I figured out which rule was the proximal cause by running the message
through the spamassassin script with rule debugging on so I could narrow
down the bad rule based on what matched right before
TIME_LIMIT_EXCEEDED. I didn't dtrace the process to nail it down, but my
hypothesis is that ultimately Perl is calling its low-level internal
equivalent of regexec() which, like POSIX regexec(), has no timeout
facility: it runs until it matches or exhausts the input of starting
points. At the Perl level, I've never encountered any way to limit the
time '=~' takes to operate, but I'm no Larry Wall so maybe there's some
arcane way to do that. It seems clear that if Perl has such a feature to
break out of an operator routine that is taking too much clock time, it
has not been used in SpamAssassin. I'd bet on there NOT being such a
feature and further, that the process doing the match might not even die
immediately with a SIGKILL while inside that call.
What most annoys me about this is that the potential for blowing up
systems with REs is the first thing one learns about them in a formal
setting (rather than just by reading man pages above the BUGS section.)

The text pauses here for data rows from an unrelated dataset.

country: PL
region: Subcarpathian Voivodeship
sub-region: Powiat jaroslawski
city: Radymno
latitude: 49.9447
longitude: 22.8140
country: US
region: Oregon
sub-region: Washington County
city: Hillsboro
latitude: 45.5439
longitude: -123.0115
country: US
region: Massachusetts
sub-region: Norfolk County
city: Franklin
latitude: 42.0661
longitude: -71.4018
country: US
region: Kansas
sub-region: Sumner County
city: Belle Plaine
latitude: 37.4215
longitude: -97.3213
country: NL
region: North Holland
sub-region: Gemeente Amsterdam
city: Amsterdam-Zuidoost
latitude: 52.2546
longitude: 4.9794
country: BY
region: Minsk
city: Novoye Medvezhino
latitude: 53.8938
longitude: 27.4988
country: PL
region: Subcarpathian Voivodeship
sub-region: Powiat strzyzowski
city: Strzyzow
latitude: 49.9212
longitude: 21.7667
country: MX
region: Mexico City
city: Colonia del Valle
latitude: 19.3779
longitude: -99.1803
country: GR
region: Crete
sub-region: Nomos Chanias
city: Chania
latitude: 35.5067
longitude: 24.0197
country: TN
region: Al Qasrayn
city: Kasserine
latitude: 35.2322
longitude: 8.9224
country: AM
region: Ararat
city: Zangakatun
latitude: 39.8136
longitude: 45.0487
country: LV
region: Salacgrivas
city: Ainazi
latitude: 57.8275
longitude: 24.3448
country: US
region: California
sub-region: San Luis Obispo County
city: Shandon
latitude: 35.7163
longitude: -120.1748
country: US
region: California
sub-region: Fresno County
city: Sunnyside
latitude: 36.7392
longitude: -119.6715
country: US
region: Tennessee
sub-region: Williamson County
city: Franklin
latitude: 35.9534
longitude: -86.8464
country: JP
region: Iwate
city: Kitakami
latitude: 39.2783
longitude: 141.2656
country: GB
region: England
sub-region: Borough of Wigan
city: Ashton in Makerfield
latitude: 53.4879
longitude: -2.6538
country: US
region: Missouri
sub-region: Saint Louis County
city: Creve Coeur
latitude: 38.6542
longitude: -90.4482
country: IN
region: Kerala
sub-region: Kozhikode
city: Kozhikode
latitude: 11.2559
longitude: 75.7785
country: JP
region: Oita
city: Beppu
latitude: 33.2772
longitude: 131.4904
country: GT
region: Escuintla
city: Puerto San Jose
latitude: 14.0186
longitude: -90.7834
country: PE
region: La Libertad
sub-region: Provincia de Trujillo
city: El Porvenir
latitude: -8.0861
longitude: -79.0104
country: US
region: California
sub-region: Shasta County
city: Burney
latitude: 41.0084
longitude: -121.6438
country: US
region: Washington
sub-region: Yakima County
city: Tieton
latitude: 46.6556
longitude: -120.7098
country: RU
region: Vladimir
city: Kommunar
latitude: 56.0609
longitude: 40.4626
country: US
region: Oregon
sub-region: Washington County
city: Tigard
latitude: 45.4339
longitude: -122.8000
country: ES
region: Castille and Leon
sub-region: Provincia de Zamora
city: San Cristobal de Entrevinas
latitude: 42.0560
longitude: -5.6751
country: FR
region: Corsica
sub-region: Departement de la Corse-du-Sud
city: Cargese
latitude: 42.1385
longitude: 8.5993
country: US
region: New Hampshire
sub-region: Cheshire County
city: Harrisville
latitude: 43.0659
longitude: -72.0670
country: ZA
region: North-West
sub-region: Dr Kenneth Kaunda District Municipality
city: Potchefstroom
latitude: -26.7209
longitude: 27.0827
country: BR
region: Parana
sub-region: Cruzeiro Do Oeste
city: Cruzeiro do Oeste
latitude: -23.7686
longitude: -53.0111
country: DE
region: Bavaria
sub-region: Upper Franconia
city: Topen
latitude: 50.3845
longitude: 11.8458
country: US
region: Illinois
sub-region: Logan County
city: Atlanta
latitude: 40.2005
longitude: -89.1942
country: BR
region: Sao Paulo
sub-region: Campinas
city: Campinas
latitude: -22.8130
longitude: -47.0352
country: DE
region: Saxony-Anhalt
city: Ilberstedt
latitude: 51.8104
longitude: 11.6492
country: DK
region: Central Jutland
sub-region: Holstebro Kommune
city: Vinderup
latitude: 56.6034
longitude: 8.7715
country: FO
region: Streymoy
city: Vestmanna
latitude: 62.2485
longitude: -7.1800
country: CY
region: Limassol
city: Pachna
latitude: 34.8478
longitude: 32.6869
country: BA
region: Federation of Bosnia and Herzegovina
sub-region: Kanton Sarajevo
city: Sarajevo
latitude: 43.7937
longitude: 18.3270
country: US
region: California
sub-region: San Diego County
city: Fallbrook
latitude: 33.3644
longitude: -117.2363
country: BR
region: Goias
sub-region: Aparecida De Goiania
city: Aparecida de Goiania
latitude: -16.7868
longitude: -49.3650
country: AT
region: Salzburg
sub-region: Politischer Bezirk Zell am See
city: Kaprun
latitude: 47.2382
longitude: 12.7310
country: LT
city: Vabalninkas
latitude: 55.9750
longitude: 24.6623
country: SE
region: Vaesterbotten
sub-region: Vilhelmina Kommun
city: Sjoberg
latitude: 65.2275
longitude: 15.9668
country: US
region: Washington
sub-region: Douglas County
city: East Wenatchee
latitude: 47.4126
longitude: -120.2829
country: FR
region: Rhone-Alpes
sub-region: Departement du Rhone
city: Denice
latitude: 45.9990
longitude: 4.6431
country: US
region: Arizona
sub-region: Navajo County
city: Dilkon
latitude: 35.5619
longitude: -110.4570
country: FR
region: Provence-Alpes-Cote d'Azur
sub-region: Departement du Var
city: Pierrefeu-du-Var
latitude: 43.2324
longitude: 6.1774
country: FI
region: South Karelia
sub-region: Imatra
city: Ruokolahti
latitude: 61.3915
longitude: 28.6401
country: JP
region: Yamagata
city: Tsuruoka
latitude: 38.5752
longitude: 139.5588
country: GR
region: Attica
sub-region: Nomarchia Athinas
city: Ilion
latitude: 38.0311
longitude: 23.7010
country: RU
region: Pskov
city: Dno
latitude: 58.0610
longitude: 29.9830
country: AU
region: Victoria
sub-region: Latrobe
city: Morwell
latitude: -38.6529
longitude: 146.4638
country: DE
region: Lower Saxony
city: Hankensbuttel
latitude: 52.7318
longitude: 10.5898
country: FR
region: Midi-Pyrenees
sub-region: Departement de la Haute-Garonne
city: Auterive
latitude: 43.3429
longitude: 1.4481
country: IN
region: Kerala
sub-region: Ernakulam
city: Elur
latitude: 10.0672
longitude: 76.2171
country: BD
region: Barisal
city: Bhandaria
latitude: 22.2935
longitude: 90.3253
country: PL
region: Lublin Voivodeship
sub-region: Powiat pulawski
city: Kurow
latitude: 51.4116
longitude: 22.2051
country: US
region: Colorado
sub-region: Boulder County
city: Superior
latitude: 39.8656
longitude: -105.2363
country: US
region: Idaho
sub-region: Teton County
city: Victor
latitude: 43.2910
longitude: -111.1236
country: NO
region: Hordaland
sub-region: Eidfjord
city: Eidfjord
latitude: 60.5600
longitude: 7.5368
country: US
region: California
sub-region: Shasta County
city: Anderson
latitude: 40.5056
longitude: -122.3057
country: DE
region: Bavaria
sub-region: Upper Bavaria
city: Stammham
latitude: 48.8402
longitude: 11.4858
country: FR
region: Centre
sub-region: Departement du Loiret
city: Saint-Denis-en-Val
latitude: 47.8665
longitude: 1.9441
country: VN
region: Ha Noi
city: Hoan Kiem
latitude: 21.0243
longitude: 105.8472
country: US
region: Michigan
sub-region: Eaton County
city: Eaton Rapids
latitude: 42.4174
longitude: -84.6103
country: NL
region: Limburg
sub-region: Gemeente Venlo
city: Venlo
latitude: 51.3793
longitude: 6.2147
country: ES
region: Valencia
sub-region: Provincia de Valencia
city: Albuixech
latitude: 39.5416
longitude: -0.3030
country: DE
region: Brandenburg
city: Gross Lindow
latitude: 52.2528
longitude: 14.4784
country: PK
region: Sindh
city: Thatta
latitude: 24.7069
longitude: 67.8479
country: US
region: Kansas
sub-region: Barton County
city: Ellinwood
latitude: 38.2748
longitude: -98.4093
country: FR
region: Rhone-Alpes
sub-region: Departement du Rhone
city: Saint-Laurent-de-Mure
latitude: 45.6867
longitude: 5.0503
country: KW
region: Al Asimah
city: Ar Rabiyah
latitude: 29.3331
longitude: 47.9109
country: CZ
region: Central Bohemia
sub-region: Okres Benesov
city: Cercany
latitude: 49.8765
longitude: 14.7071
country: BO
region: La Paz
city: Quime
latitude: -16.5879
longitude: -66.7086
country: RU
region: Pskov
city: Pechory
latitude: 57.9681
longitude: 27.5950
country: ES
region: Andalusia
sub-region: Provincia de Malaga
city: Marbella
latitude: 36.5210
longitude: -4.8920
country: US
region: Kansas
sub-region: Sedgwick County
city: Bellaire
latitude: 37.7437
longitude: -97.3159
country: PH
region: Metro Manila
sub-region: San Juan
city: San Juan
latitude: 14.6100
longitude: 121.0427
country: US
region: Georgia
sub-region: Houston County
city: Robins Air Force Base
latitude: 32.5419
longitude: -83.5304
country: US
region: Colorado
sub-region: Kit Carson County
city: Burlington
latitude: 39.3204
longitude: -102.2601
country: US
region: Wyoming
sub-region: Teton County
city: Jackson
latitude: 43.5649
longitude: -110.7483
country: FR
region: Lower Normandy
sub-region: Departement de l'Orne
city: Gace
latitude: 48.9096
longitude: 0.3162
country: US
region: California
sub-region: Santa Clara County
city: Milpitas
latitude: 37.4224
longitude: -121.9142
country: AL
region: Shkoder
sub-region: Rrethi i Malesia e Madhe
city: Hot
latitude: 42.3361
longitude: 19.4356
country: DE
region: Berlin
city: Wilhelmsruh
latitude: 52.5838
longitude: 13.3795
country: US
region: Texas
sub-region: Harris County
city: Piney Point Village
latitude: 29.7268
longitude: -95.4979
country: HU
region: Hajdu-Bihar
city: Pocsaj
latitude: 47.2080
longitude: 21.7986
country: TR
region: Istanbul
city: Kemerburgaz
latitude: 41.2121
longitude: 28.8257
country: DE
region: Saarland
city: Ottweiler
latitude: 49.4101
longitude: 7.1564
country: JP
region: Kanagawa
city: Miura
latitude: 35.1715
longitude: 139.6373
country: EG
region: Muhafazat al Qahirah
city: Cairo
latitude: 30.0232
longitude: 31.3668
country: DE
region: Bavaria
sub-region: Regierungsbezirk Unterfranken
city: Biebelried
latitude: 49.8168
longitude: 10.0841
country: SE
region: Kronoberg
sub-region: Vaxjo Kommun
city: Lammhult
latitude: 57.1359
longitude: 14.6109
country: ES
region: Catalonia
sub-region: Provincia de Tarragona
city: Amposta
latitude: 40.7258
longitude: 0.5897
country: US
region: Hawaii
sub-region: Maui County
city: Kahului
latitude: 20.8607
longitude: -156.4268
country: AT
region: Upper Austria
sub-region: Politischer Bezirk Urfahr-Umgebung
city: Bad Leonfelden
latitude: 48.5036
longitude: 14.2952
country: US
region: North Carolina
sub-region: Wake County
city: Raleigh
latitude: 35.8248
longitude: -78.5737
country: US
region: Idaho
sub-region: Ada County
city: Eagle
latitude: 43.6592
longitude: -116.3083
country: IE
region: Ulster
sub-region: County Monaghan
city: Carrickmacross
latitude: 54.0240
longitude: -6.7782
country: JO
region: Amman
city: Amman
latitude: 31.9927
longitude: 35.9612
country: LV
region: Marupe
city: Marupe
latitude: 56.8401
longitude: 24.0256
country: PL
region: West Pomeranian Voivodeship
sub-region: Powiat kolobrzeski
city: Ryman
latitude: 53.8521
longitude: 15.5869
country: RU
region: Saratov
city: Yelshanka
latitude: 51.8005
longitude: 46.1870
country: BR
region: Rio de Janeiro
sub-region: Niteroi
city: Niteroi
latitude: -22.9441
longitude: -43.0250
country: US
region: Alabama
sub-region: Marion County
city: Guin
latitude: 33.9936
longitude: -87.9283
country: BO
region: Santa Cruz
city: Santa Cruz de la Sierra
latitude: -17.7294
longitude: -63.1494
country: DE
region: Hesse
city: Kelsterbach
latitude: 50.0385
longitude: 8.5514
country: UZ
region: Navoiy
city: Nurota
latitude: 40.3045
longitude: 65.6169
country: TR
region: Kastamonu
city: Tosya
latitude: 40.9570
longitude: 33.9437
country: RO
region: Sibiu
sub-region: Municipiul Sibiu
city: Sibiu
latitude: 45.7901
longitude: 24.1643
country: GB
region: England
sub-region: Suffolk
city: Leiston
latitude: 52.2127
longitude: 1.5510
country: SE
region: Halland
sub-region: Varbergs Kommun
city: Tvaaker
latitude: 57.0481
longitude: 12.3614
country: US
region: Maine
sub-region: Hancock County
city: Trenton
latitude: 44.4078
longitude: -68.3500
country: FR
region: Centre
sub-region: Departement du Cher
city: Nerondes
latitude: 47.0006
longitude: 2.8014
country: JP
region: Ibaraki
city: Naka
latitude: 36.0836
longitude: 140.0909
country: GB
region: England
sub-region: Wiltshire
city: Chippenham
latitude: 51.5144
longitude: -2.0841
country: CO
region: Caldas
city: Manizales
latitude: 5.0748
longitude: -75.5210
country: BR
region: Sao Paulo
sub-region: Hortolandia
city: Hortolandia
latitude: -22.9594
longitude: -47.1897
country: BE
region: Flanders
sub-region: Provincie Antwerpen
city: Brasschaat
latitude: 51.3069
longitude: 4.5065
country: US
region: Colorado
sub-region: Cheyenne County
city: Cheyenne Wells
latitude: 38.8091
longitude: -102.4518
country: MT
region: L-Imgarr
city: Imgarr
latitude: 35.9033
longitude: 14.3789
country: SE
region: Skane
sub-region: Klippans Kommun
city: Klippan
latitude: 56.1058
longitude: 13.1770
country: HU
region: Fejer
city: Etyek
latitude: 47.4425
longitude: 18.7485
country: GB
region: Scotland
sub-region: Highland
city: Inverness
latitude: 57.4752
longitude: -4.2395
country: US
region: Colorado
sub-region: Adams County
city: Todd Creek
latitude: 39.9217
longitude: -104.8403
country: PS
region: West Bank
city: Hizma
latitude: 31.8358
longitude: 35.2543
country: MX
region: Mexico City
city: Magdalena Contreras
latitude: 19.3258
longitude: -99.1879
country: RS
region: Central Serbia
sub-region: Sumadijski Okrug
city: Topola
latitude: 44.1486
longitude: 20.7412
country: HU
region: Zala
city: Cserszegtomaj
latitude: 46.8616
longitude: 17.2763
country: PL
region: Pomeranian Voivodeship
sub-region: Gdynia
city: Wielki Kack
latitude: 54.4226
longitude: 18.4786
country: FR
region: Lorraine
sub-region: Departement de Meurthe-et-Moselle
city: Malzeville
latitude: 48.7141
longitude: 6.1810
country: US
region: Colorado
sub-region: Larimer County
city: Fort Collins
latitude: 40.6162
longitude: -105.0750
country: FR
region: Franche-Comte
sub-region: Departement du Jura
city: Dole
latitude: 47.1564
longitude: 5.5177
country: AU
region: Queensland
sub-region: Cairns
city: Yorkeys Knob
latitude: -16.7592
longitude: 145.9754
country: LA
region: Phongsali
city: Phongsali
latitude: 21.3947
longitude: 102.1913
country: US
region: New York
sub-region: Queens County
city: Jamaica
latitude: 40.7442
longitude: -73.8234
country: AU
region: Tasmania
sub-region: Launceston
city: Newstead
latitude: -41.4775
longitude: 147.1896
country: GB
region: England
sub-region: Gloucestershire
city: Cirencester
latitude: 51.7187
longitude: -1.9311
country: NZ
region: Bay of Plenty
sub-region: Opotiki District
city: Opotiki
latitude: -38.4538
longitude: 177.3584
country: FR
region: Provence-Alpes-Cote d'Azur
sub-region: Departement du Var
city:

Back when I first got that warning the emphasis was on an ability of REs
to compile to disastrous scale but back then that meant a few megabytes,
and who cares about that today. However, I also got the warning decades
ago that '.*' could cause a RE to take a long time if you didn't take
care to limit your input size and write the RE to rule out most starting
points fast, but again absolute sizes matter and until last week I'd not
envisioned "optimizing" HTML by removing all formally unnecessary
whitespace including line breaks. This is obviously somewhat rare, but
it's apparently A Thing HTML Parsers Like and this was a big hunk of
HTML, so I guess optimizing parsing was important...
It will be interesting to see the stats on scantimes this week to see if
my tightening up on sloppy rules has an impact. I expect it will, since
I now have a concrete theory to explain that long tail out to 2 minutes,
which before now I've ignored as pure noise.